[Opening Record set section]
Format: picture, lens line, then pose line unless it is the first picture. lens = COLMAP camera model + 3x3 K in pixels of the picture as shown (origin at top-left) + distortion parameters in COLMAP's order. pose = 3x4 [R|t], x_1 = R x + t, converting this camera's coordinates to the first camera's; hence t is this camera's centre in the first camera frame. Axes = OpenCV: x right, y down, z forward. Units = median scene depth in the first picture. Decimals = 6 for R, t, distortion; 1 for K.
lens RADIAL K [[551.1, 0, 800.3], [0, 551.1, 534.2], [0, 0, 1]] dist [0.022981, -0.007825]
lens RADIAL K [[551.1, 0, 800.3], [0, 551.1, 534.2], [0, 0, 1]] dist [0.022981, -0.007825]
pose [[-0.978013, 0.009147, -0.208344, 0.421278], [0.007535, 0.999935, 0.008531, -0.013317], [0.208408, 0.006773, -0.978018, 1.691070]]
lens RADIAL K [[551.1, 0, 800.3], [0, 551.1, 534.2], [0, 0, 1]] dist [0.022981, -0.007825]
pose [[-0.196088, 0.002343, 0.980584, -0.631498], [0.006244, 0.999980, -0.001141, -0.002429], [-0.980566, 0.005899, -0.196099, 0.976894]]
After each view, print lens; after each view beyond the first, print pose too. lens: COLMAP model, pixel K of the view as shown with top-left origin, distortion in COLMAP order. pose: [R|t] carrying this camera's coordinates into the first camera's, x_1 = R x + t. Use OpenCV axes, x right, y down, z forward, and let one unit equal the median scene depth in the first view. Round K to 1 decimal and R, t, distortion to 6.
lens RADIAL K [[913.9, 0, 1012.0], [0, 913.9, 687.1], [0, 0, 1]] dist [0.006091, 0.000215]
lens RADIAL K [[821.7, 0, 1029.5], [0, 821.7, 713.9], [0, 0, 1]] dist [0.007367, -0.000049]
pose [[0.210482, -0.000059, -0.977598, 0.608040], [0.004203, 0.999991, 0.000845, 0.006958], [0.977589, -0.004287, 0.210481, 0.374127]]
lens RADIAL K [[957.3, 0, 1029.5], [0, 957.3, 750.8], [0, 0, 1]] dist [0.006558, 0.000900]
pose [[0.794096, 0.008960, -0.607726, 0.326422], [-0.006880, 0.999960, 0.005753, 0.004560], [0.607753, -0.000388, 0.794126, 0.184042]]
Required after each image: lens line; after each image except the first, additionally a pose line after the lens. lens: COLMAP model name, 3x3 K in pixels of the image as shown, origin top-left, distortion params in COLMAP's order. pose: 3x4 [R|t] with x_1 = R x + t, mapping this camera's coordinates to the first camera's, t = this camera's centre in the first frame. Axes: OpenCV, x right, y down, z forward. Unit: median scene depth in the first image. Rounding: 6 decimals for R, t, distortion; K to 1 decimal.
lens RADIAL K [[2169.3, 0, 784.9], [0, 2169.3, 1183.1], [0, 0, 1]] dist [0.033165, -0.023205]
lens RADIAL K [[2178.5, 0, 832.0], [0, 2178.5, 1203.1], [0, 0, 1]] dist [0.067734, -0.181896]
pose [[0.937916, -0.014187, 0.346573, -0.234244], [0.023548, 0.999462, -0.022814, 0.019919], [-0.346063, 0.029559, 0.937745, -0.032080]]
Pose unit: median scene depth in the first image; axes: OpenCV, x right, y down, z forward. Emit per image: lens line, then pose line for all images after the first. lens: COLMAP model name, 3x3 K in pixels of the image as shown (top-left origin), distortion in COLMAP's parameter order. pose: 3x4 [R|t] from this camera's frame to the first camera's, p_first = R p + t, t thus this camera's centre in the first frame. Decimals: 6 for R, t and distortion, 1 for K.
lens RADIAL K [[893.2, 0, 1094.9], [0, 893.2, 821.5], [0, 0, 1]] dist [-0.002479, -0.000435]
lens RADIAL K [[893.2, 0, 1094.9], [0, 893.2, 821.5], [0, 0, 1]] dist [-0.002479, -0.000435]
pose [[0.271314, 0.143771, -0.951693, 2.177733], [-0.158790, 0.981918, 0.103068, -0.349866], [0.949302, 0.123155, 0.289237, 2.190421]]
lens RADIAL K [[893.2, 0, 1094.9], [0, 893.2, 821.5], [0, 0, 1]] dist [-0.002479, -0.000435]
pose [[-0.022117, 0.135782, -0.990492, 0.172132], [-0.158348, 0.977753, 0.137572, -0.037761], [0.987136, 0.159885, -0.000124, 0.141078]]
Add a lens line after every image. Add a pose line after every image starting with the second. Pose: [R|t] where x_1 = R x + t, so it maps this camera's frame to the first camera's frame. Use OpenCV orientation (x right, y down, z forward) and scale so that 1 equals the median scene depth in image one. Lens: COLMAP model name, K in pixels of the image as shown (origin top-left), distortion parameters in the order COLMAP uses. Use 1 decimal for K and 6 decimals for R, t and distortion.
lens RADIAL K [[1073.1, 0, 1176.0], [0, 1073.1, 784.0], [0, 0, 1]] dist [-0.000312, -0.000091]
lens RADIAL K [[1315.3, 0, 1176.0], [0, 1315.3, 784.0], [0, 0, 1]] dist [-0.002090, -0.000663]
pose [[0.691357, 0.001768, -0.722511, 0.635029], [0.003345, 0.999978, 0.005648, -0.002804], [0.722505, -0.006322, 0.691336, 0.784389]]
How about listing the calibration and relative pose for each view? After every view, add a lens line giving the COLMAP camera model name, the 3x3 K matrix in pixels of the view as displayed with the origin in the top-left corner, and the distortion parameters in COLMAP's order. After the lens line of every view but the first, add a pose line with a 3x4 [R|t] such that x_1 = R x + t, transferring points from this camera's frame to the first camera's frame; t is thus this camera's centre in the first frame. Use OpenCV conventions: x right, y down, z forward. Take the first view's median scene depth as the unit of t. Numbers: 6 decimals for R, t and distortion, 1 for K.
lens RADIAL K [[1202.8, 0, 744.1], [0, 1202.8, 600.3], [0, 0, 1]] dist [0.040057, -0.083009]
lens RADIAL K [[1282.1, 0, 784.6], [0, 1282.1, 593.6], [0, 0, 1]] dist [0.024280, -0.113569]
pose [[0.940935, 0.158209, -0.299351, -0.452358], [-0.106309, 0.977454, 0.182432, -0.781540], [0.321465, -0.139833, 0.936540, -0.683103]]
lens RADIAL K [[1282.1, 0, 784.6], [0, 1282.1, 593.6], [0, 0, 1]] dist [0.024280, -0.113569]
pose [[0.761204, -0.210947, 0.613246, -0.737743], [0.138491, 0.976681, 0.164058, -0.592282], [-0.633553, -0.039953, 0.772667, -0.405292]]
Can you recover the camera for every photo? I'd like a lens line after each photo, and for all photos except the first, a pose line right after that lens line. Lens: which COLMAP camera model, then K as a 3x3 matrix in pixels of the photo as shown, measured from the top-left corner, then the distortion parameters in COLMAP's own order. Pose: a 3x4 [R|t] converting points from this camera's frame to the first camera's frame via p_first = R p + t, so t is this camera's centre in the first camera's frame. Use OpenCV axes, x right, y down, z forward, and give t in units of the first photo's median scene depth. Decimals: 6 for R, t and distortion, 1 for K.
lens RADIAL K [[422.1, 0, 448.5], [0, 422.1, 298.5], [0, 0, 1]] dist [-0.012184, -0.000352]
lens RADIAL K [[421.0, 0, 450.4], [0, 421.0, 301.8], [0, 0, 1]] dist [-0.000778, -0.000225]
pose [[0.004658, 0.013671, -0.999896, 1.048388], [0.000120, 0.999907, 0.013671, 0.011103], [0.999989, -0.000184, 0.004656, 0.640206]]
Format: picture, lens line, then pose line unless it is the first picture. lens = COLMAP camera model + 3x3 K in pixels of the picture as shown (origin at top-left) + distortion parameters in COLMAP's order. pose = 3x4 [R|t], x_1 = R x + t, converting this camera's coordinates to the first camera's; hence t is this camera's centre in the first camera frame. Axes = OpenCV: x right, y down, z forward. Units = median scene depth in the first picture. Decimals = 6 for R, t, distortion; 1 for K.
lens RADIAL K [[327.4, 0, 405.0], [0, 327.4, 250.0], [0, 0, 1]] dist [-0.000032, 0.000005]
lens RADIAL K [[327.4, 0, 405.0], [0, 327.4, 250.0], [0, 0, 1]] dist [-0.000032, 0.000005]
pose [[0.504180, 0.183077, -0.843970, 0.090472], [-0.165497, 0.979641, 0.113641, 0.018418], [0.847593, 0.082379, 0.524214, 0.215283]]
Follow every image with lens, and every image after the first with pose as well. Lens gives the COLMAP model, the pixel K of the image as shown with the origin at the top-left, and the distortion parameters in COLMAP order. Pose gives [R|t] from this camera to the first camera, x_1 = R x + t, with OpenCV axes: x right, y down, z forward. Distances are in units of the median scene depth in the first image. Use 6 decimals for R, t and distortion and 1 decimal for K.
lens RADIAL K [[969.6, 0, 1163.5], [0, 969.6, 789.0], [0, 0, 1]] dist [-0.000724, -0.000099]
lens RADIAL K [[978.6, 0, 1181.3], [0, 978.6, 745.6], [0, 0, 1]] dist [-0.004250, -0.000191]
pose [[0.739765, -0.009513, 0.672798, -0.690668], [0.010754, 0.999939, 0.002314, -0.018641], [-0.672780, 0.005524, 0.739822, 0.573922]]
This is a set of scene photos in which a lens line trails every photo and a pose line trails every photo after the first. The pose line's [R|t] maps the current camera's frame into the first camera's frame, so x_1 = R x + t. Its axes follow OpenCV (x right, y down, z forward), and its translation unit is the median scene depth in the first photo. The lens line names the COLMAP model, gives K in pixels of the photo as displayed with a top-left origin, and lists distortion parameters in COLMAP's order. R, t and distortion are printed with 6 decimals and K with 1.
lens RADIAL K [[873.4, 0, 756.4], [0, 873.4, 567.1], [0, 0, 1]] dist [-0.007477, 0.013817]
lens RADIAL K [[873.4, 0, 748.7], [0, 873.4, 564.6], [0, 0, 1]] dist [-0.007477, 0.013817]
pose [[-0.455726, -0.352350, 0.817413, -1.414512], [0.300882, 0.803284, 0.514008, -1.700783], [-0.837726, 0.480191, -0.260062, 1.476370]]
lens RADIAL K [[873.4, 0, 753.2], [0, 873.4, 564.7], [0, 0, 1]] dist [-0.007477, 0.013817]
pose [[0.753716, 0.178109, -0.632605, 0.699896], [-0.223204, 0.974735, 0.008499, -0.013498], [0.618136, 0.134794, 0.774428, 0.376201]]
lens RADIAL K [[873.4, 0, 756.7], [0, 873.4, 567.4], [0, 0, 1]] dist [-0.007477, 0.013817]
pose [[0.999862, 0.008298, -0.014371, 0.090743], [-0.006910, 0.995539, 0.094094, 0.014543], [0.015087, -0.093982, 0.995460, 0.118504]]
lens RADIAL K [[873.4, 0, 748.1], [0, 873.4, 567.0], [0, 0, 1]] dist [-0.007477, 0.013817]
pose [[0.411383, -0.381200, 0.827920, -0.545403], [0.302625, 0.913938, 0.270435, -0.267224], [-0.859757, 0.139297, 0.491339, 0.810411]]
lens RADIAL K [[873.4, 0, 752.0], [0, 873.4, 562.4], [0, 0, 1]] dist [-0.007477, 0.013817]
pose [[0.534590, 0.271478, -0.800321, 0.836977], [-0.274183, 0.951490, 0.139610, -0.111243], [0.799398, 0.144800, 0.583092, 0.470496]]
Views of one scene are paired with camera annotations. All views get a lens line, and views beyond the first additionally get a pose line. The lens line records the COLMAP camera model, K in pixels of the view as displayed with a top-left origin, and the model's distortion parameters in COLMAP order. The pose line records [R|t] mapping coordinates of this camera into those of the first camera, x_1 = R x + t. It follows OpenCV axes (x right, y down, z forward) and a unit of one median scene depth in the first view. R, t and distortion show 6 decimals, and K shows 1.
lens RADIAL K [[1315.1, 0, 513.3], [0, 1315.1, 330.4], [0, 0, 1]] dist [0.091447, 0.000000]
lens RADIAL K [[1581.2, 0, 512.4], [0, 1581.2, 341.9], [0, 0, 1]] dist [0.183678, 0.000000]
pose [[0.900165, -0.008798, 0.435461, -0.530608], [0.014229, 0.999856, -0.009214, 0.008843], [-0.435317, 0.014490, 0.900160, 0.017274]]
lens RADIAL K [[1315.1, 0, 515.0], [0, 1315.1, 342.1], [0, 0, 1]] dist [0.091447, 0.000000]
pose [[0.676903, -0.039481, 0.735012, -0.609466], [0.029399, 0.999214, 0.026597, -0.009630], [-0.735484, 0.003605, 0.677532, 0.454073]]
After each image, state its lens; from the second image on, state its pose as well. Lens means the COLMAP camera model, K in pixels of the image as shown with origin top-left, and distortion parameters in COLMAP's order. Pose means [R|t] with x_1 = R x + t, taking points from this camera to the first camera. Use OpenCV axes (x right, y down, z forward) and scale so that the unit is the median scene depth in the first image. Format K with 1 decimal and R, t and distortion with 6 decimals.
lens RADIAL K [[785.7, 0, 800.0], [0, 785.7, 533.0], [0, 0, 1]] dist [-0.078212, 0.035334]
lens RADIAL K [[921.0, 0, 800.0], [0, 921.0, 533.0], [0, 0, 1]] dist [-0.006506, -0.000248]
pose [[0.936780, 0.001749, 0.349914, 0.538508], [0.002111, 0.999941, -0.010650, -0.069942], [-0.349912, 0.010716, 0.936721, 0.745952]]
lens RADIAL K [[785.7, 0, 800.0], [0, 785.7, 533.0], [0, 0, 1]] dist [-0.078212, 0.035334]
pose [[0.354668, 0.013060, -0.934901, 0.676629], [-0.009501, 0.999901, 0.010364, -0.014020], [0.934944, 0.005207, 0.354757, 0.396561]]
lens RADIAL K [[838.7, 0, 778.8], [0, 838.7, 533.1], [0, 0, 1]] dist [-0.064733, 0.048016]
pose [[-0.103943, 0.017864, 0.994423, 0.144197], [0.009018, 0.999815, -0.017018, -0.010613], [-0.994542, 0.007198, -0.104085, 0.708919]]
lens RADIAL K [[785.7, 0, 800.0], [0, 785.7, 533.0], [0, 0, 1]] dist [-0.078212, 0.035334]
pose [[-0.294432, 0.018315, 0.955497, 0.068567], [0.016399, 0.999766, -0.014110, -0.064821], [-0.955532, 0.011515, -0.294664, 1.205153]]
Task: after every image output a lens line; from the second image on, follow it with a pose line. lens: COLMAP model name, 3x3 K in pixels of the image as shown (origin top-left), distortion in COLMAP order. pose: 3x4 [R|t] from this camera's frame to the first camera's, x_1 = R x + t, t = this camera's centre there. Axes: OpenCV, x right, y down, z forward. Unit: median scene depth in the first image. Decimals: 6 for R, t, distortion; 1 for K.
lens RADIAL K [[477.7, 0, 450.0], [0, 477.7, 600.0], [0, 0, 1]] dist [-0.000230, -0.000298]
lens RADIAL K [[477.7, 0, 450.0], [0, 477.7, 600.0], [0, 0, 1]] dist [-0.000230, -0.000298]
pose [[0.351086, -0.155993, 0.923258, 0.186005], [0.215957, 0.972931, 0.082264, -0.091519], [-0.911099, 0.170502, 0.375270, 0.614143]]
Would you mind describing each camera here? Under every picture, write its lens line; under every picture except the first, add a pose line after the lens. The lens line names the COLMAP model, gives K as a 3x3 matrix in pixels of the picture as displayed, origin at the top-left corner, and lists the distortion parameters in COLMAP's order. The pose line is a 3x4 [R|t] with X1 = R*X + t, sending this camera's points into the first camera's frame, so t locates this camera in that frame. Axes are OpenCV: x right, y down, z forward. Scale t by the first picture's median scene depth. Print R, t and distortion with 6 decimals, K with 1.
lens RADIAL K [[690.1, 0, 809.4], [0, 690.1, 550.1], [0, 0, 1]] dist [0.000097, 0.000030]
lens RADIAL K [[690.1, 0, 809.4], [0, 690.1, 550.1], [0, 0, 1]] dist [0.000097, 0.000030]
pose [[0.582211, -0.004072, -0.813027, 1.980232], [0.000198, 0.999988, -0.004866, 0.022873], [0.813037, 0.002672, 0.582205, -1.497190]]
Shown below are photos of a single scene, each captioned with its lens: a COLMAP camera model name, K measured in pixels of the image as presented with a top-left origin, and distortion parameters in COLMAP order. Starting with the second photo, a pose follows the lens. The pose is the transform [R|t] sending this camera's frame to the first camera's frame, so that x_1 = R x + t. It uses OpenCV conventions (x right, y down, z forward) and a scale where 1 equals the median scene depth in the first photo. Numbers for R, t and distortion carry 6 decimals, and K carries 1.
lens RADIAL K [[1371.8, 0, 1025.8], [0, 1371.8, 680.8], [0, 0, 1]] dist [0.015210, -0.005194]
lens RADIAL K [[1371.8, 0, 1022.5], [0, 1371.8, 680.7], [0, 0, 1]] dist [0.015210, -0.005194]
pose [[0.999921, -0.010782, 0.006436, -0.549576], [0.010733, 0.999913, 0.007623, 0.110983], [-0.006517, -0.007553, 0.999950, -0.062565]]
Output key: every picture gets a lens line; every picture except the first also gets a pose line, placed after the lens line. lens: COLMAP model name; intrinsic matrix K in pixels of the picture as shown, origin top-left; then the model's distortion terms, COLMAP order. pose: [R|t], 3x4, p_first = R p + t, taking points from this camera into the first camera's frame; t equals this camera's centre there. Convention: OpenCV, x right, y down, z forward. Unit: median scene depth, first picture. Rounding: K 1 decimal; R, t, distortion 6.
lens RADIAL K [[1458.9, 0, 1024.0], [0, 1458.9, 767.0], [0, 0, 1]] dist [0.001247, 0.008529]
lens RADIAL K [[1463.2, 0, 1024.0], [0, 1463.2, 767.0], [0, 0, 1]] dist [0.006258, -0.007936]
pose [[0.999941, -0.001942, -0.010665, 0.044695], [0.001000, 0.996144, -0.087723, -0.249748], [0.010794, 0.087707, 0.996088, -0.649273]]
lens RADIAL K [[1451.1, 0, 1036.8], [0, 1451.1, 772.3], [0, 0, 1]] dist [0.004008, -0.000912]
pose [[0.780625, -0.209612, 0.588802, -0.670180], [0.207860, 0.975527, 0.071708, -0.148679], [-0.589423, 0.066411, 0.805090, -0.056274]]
[Closing Record set section]
Your instructions: Give the part of the listing that opens with the line containing "Pose unit: median" and closes with the line containing "0.159885, -0.000124, 0.141078]]" as a numbered list, leaving out any blank lines.

Result for this task:
1. Pose unit: median scene depth in the first image; axes: OpenCV, x right, y down, z forward. Emit per image: lens line, then pose line for all images after the first. lens: COLMAP model name, 3x3 K in pixels of the image as shown (top-left origin), distortion in COLMAP's parameter order. pose: 3x4 [R|t] from this camera's frame to the first camera's, p_first = R p + t, t thus this camera's centre in the first frame. Decimals: 6 for R, t and distortion, 1 for K.
2. lens RADIAL K [[893.2, 0, 1094.9], [0, 893.2, 821.5], [0, 0, 1]] dist [-0.002479, -0.000435]
3. lens RADIAL K [[893.2, 0, 1094.9], [0, 893.2, 821.5], [0, 0, 1]] dist [-0.002479, -0.000435]
4. pose [[0.271314, 0.143771, -0.951693, 2.177733], [-0.158790, 0.981918, 0.103068, -0.349866], [0.949302, 0.123155, 0.289237, 2.190421]]
5. lens RADIAL K [[893.2, 0, 1094.9], [0, 893.2, 821.5], [0, 0, 1]] dist [-0.002479, -0.000435]
6. pose [[-0.022117, 0.135782, -0.990492, 0.172132], [-0.158348, 0.977753, 0.137572, -0.037761], [0.987136, 0.159885, -0.000124, 0.141078]]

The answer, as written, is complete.